Небо остается синим (Сенэш) - страница 57

Юрко искал в толпе тех людей, о которых всю дорогу рассказывал им агент, — сытых, ленивых, богатых. Но при свете факелов он видел только таких, как он сам, — бледных, измученных, с рыжими пятнами пыли на поношенной одежде.

А в вагоне все раздавался самоуверенный голос агента:

— Вот видите, эти бездельники не дают вам работать! Теперь вы знаете, кто ваши враги?

— Знаем! — мрачно ответил худой парень, и трудно было понять, о ком он говорит.

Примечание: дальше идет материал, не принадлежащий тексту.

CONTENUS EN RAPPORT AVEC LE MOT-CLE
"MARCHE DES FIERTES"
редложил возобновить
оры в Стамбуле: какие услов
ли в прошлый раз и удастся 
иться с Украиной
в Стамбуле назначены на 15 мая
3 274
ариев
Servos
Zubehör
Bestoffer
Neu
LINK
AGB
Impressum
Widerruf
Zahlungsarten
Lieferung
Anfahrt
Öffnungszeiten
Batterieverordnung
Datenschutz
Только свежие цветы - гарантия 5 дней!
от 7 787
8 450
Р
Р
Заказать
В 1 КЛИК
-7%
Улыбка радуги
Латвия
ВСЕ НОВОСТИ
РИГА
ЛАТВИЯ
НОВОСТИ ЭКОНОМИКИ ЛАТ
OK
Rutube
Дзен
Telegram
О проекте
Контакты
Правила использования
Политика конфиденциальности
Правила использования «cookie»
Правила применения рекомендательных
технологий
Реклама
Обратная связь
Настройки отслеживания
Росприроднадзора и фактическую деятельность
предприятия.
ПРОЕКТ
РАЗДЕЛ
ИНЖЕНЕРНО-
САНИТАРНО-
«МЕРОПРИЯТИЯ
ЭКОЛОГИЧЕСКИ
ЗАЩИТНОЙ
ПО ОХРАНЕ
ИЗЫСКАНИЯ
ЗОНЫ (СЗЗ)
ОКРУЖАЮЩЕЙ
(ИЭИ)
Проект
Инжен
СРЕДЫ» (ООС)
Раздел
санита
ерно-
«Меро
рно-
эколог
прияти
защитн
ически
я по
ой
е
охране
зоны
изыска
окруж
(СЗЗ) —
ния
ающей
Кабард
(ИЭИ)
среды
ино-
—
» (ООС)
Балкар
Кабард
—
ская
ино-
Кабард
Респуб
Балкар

Полицейские, ловко орудуя дубинками, оттесняли толпу. Люди волновались, шумели. В темноте толпа казалась огромным единым живым существом, на которое пытались надеть смирительную рубаху. Это существо не только защищалось, но время от времени переходило в наступление.

Свида перешел на другую сторону вагона и взглянул в окно. Вдруг он услышал шорох щебенки на железнодорожной насыпи: кто-то подкрадывался к поезду. В темноте он увидел, как человек опасливо огляделся и снова продолжал свой путь. Свида зажег спичку. Ее трепетный огонек выхватил из темноты женскую фигуру в порыжевшем от кирпичной пыли платье. Юрко мог бы головой поручиться, что она никогда не ела галушек с творогом и шкварками, плавающих в сметане. Еще невероятнее было бы представить в ее руках «бичко». И Юрко понял, почему голос агента, все еще раздававшийся в вагоне, становился все неувереннее.

Шорох раздался совсем близко от окна, возле которого стоял Свида. В бледном свете, падающем из вагона, Юрко увидел женское лицо. Взволнованное, торжественное. Капельки пота выступили на лбу, в глазах горел упрямый огонек.

— Да замолчите вы! — послышался в вагоне угрожающий голос худого парня, и агент послушно умолк.

А женщина вдруг выпрямилась во весь рост и смело подошла к вагону. Это была Эржебет Тесташ, работница кирпичного завода, член стачечного комитета.

— Верховинцы! — крикнула она на ломаном украинском языке, и голос ее прозвучал неожиданно звонко. Все бросились к окнам. — Знайте, что мы бросили работу, потому что нет больше сил трудиться за гроши! Наши дети голодают!

Эржебет торопилась. У нее считанные минуты, каждое слово должно равняться десяти.

— Глядите, — продолжала Эржебет Тесташ, протянув к окну худые жилистые руки, с усилием разгибая скрюченные пальцы. — Эти руки сделали столько кирпичей, что я уже не ощущаю, мягкие ли волосики на головке моего ребенка…

Свида не мог оторвать взгляда от ее морщинистых рук с ладонями, разъеденными кирпичной пылью. Он уже не думал о ножах и галушках с творогом. Что-то перевернулось в его сознании. Новое, неведомое чувство переполняло сердце.